Colin has a big arm, highly efficient hip shoulder sequencing, a fluid arm path and timing, impressive velocity, and natural power/athleticism. You can turn on any of his film or catch him live on Friday nights and see his talents on display; he has the ability to make every throw, he has an understanding of how to base throws with his hips and not just his feet, he has dynamic arm angles, and the feel for touch and throttle of different balls. Colin wants to beat you with his brain, understanding, and special arm talents; but don’t be mistaken to think he isn’t a good athlete. Colin can run, change directions, and take hits; but he often looks to be a pro-threat QB, using his ability to dynamically make plays with his feet while being able to expand time to make off-platform strikes down field. Physically and biomechanically Colin doesn’t leave much to be desired. He stacks right up there with our NCAA and NFL QBs in basically every metric including expansive 3D motion capture tracking technology on sequencing. Additionally, Colin has consistently performed in the biggest games, with the highest of expectations, dating all the way back to when he was 13 years old. He commands the respect of his teammates, holds them accountable, and leads by example on the diligence and consistency needed to perform at a high level. Athletes gravitate towards him, they WANT to play with him. Not to mention he carries a 4.0 GPA and is as impressive intellectually as he is physically on Friday nights. I guess that’s what leaders do and what recruiting staffs, GMs, and scouts are looking for as the ‘it’ factor. Somehow, with all of Colin’s training, practice, travel, media time, expectations, and demands; he is able to keep the game a game and have fun with it. His father and I marvel at his ability to stay calm, ALL THE TIME, he’s always the level headed one. Obviously, I am incredibly close to Colin and have forged a great relationship with him throughout the years; watching him grow and develop, while pushing him to excel at all aspects of physical development and QB skill acquisition. Yet, even after 4 or 5 years I am often left in awe of the way he handles football, school, and the pressures that come with being an elite QB prospect with such ease, class, and calmness. If you’re around Colin enough you genuinely have to sometimes stop and remind yourself that this guy is only 15 years old, he is that impressive of a PERSON not just football player. 

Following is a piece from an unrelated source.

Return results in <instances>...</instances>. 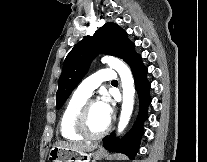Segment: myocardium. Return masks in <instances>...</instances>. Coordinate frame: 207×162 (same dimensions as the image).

Colin will bring Baton Rouge and LSU a no nonsense, low-maintenance, and hard-working quarterback that has validated performance and throwing metrics which stack up with any NCAA quarterback in the nation and rival many NFL QBs. Colin is a leader, a self-starter, and an incredibly consistent worker. He is a simple kid with a tight knit group of support staff and friends; but does not shy away from the pressure of the extroverted requirements of the media and leadership positions. Colin is as good of a person as he is a football player and that is what makes him special. I am excited to continue to push his development and to watch him continue to be challenged both intellectually and cognitively, because Colin is a bright kid and has all the capacity needed to process complex and detailed information. I do think that the next phase of football growth will happen with the staff at LSU.